The judge at first instance refused to allow the Claimant to call evidence from an expert conveyancing solicitor. The case went to the court of appeal. The appellant failed.
Simon Brown L.J. said at page 134,
…It seems therefore plain that the essential reason why the judge refused to make the order was because he regarded the proposed expert evidence as irrelevant and inadmissible and such as would essentially have presumed to usurp his own function. In so ruling he no doubt had in mind the judgment of Oliver J. in Midland Bank Trust Company Ltd v. Hett, Stubbs & Kemp  1 Ch. 384, 402… (this case appears under a separate entry)…
The appellant’s…argument goes to the substance of the judge’s decision. [The appellant] submits that the judge was wrong to take the view that a conveyancing expert would be unable to give relevant evidence properly illuminating the issues that fell for resolution in this action. As became clear in the course of argument before us, the central question raised here is whether or not the respondent’s solicitors acted reasonably in the steps they took to investigate the grantor’s title to grant the vendors the right of way purportedly granted by the conveyance to them.
[The appellant] submitted that what the solicitors should have done is a matter of practice such as falls into the category of evidence that is properly the subject of admissible expert evidence within Oliver J.’s formulation in Midland Bank. That, however, in my judgment, is a fundamental misconception and it underlay all his submissions on the point. What solicitors should properly do in the very particular and highly individualistic circumstances of this case is by no means a matter of practice. It is a matter of law to be resolved by the judge.
Each of the seven respects in which the appellant’s solicitor’s first affidavit sought to contend that expert evidence would assist the court, proves, on analysis, to involve either a question of law or a question of fact. None of those matters can sensibly be regarded as inviting a view as to “some practice in [the solicitors’] profession, some accepted standard of conduct … laid down … or sanctioned by common usage”.
I entirely share the view of the judge below that, on the contrary, the evidence here sought to be adduced falls foul of Oliver J.’s dictum. It would amount to no more than an expression of opinion by the expert, either as to what he himself would have done , which could not assist, or as to what he thinks should have been done , which would have been the very issue for the judge to determine.
In his judgment, Millett L.J.said at page 135-137,
I agree and add a few words of my own on the conveyancing aspects of the transaction….

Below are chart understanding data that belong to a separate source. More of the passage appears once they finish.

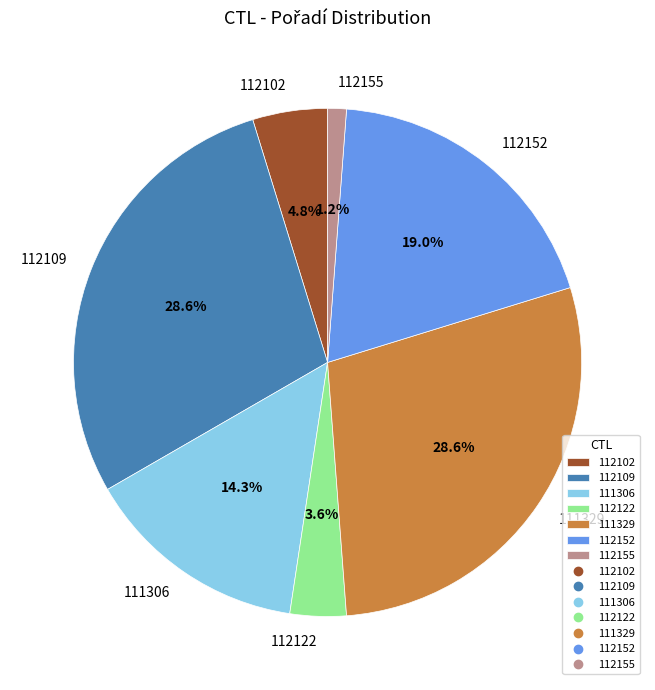

Between 112152 and 112102, which is larger?

112152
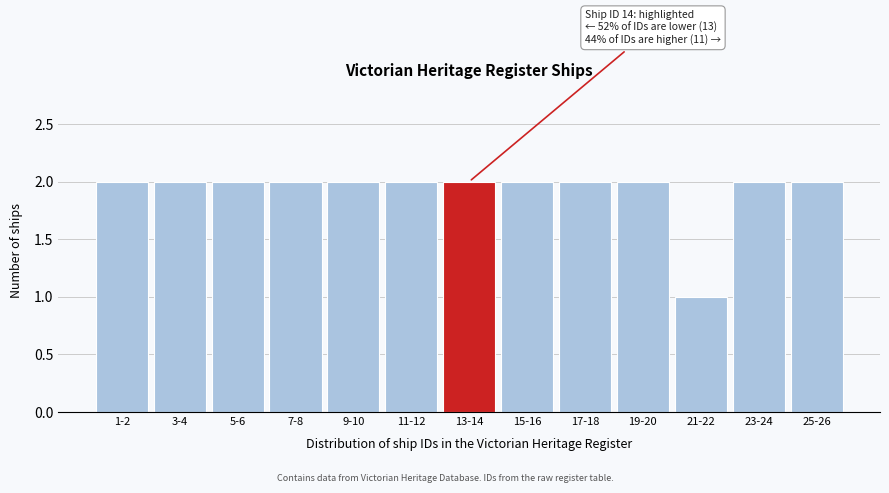

Reading left to right, list all the values displayed in this chart.

2	2	2	2	2	2	2	2	2	2	1	2	2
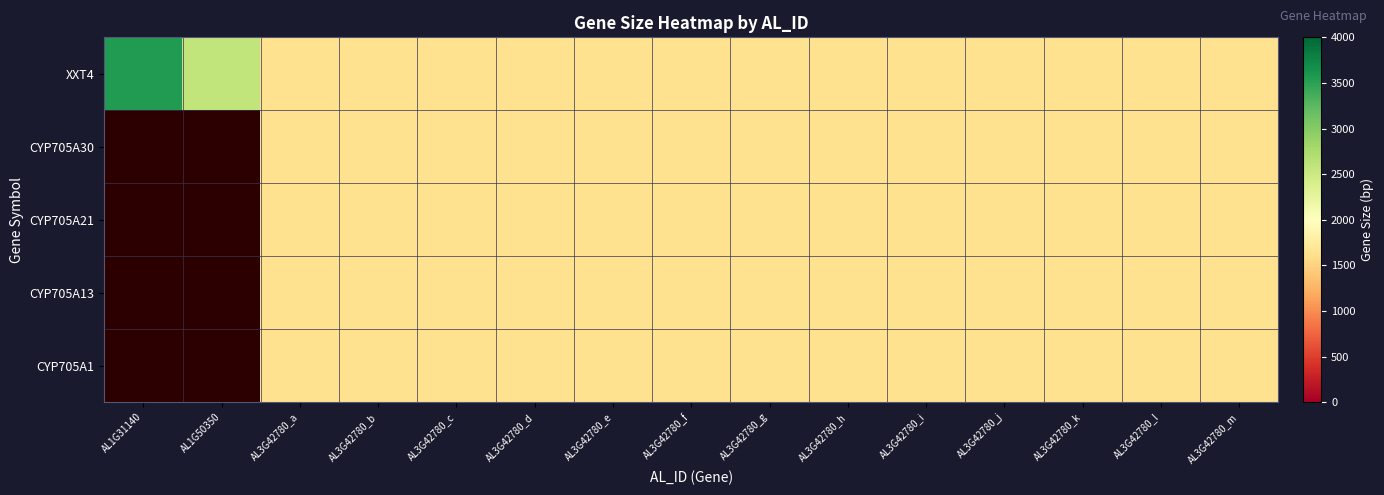

Read the CYP705A1 value at AL3G42780_f.

1634.0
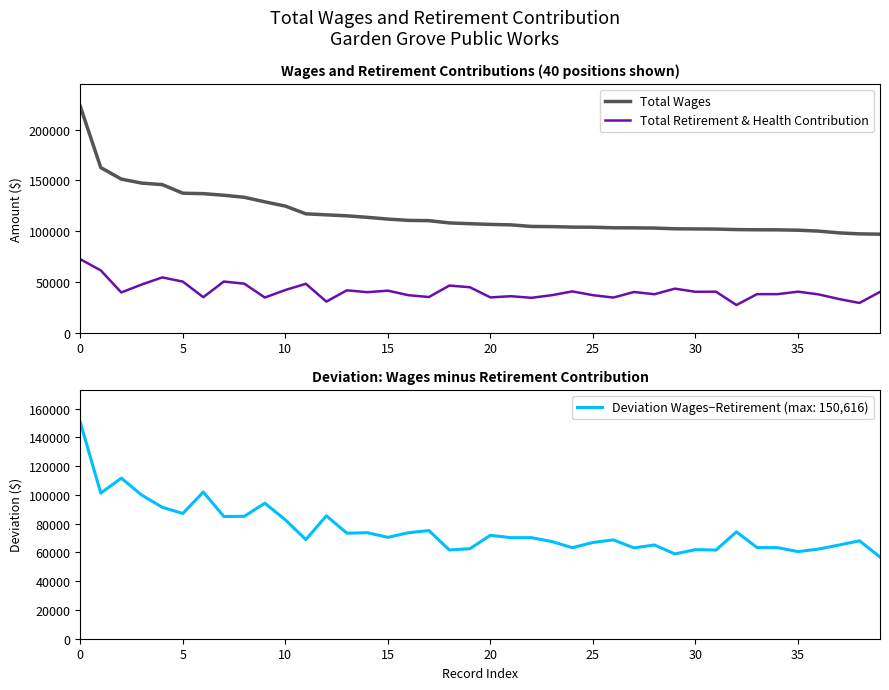

Reading left to right, list all the values displayed in this chart.

Total Wages: 223050	162696	151399	147421	145947	137477	137039	135471	133455	128961	124789	117151	116166	115194	113693	111973	110695	110411	108202	107421	106720	106275	104714	104558	104055	103956	103402	103327	103125	102415	102279	102130	101627	101438	101371	101030	100145	98378	97412	97088
Total Retirement & Health Contribution: 72434	61395	39684	47525	54519	50353	34990	50430	48300	34673	42058	48216	30658	41773	39937	41438	36969	35154	46456	44798	34782	35966	34393	36969	40708	36969	34636	40131	37915	43429	40312	40440	27272	37996	37996	40440	37782	33200	29312	40229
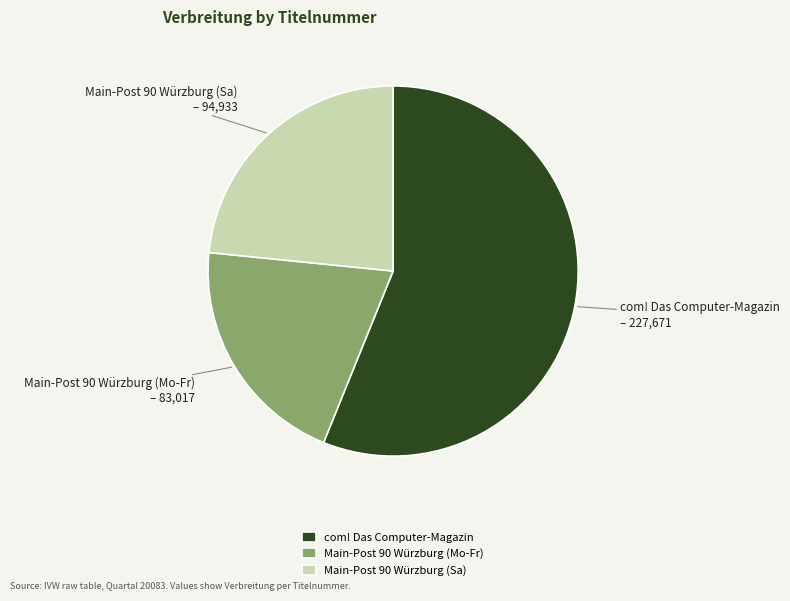

Rank the categories by value from highest to lowest.

com! Das Computer-Magazin, Main-Post 90 Würzburg (Sa), Main-Post 90 Würzburg (Mo-Fr)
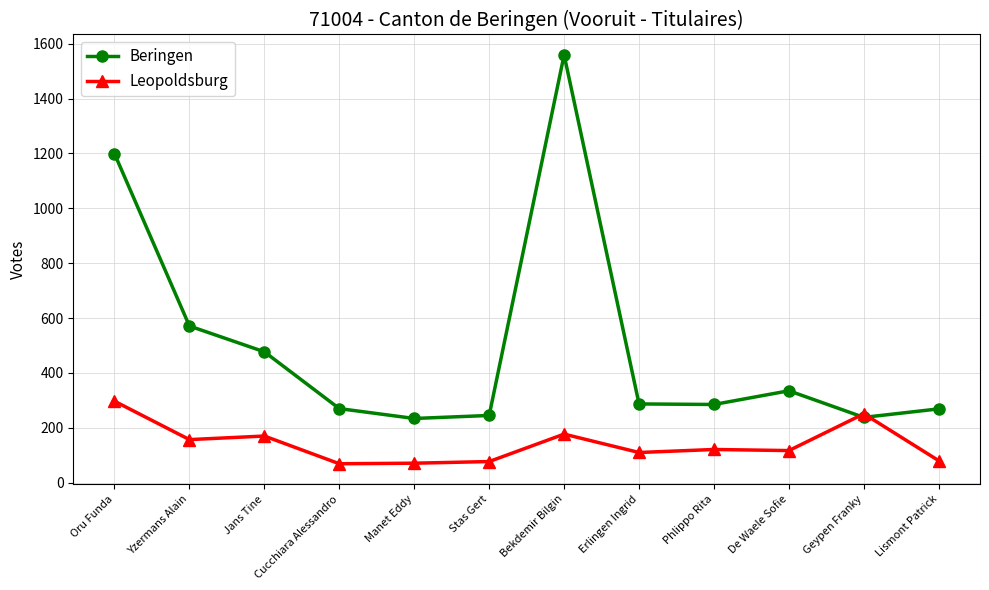

Is the value of Leopoldsburg at Phlippo Rita greater than the value of Beringen at Stas Gert?

No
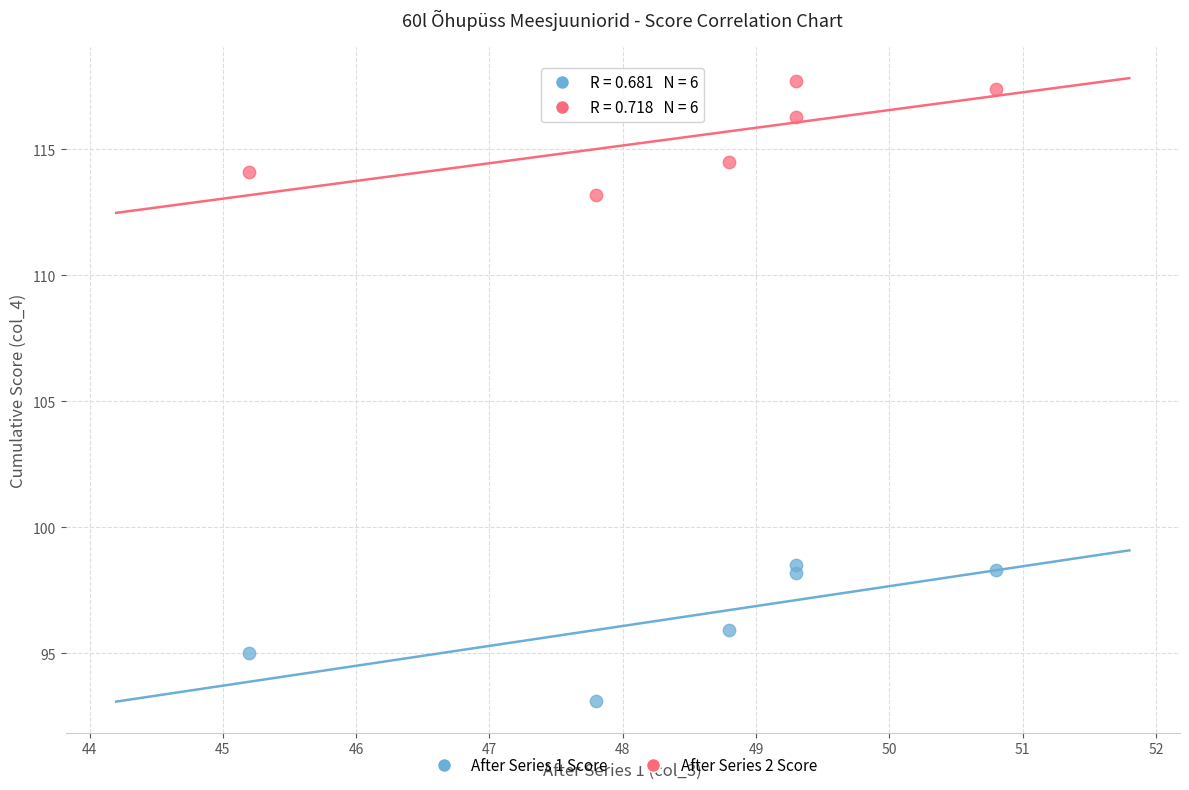

Which series reaches the maximum Y coordinate?

After Series 2 Score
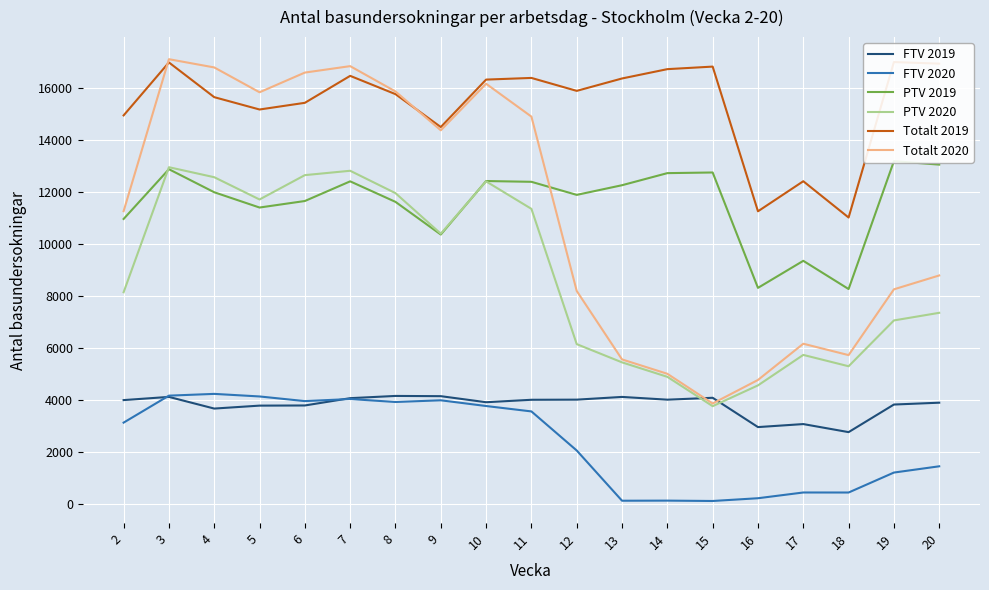

Rank the series at 10 from lowest to highest value.

FTV 2020, FTV 2019, PTV 2020, PTV 2019, Totalt 2020, Totalt 2019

None of this requires the assistance of expert evidence. In the affidavit in support of the application for leave to call such evidence, the appellants submit that an expert conveyancer would assist the court in establishing a number of matters. It is not necessary to read them all, but three of them are as follow:
(1) good practice in establishing the existence of the right of way;
(3) the need for a site visit; and
(7) was there anything to put the defendants on notice?
[As to 1] Good practice in establishing the existence of a right of way is the ordinary machinery of investigating title. That is a matter of law and not practice. It does not require to be established by an expert witness.
[As to 3] It is also a question of law whether the purchaser’s solicitor was under a duty to inspect the property.
Item (7) …puts the question the wrong way round. It was the respondents’ duty to investigate the vendors’ title and to satisfy themselves that they had deduced title; the presence or absence of notice is irrelevant.
All these are matters of law, not practice. It is true that over 250 years ago in Basset v. Basset (1744) 3 Atk. 203 at page 208, Lord Hardwick said:
“The uniform opinion and practice of eminent conveyancers has always had great regard paid to it by all courts of justice.”
But that was a reference to the uniform practice of eminent conveyancers of an age long past.
Two hundred and fifty years later the practice of investigating title has settled down sufficiently to be well established and recorded in the textbooks.
If it is necessary to assist the judge to understand the proper machinery for the deduction and investigation of title, the proper way to do it is to cite the textbooks such as Emmett, Farrand, Williams and Dart, if necessary supplemented by Law Society opinions.
In fact, this is a straightforward case in which I doubt that even such references would be necessary. I deplore the suggestion that it is either helpful or necessary to call evidence from high street solicitors whose individual practices may be eccentric and differ and whose practice certainly does not make the law of the land.
Edited for ease of reading. Midland Bank is cited elsewhere under the same tag.